- Born: Long Island, New York, U.S.
- Occupations: Writer; actress; comedian;
- Years active: 2013–present

= Anna Drezen =

American writer, actress, and comedian

Anna Drezen is an American writer, actress, and comedian who has written for television comedies like Miracle Workers, Girls5eva, Murderville, and Saturday Night Live, where she served as Head Writer during seasons 46 and 47. She is the creator of the Freeform series Praise Petey.

==Personal life==
A native of Long Island, Drezen grew up in Massapequa, New York and has identified herself as "half-Jewish." She graduated from New York University's Tisch School of the Arts in 2010 where she studied drama. She subsequently earned a certificate in Shakespeare in Performance from the Royal Academy of Dramatic Art. Her mother Irene (née Roarke) is a nurse and her father Warren is a pharmacist and the retired Director of Pharmacy at South Oaks Hospital in Amityville, New York; he accompanied her to the 2019 Emmy Awards show. Her older brother is comic artist Rich Drezen. She has a dog named Lady Bird, a Chihuahua-Terrier mix named after the former first lady Lady Bird Johnson.

==Career==
Drezen was an editor at large of the feminist humor site Reductress and co-wrote the book How to Win at Feminism: The Definitive Guide to Having it All—And Then Some! with the site's founders Beth Newell and Sarah Pappalardo.

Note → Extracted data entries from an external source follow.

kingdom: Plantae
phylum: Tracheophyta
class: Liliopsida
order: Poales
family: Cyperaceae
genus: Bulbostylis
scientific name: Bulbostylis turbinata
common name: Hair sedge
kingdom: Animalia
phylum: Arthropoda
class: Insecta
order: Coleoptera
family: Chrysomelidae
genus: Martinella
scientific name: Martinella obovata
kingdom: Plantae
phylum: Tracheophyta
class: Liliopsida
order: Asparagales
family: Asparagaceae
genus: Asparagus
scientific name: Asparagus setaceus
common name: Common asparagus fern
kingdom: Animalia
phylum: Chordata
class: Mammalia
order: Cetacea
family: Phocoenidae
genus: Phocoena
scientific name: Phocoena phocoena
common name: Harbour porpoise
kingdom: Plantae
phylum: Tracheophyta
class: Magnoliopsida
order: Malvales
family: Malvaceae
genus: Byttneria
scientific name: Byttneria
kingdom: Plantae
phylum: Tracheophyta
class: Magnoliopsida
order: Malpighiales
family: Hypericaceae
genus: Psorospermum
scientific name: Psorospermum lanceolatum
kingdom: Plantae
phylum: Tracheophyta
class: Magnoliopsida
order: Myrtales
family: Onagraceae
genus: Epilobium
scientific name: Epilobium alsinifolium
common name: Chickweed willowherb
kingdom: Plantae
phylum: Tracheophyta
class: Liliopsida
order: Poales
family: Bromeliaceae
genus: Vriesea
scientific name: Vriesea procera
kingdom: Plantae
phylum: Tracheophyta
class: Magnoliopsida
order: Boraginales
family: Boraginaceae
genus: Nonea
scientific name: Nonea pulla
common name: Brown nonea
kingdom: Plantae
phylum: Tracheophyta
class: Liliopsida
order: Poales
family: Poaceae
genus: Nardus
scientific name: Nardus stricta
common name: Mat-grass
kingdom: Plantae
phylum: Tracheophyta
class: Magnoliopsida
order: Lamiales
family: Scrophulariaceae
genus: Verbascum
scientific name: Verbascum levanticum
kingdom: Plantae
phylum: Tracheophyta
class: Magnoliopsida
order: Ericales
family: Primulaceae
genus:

She also coauthored the book How May We Hate You? with Todd Dakotah Briscoe. The latter book began as a blog inspired by Drezen's time as a hotel concierge in New York City. She has written and performed on Manhattan Neighborhood Network's The Special Without Brett Davis. She was editor and writer at humor website Cracked.com until 2016.

She is a member of the Upright Citizens Brigade Theatre (UCB). Together with fellow UCB performer Taylor Moore, Drezen hosted the podcast Ten Ideas from 2013 to 2016.

Drezen was hired as a staff writer on Saturday Night Live for the show's 42nd season. She was made Supervising Writer for seasons 44 and 45, and since the show's 46th season has served as Head Writer alongside Michael Che, Colin Jost, and Kent Sublette. Drezen and the SNL writing staff have been nominated for the Primetime Emmy Award for Outstanding Writing for a Variety Series in 2017, 2018, 2019, and 2021.

In 2019, Drezen began hosting the podcast Scary Stories to Tell on the Pod with writer Andrew Farmer, was a guest on Drunk Women Solving Crime, and performed on The Late Late Show with James Corden on 24 September 2019.

At the 2019 Edinburgh Festival Fringe, Drezen premiered Okay, Get Home Safe, a one-woman show inspired by her obsession with true crime podcasts.

Drezen has been a writer on shows like Girls5Eva and Miracle Workers, the latter on which she also appeared as an actor.

In 2021, Freeform ordered an animated series called Praise Petey. created by Drezen, which she executive produces alongside Greg Daniels, Mike Judge, and Monica Padrick. Annie Murphy, John Cho, Christine Baranski, Kiersey Clemons, Amy Hill, and Stephen Root led the voice cast. The series was produced by 20th Television Animation, with animation by ShadowMachine. She departed SNL after the December 18, 2021 episode in preparation. It premiered on July 21, 2023. In November 2023, it was announced that Freeform had cancelled the series after 1 season.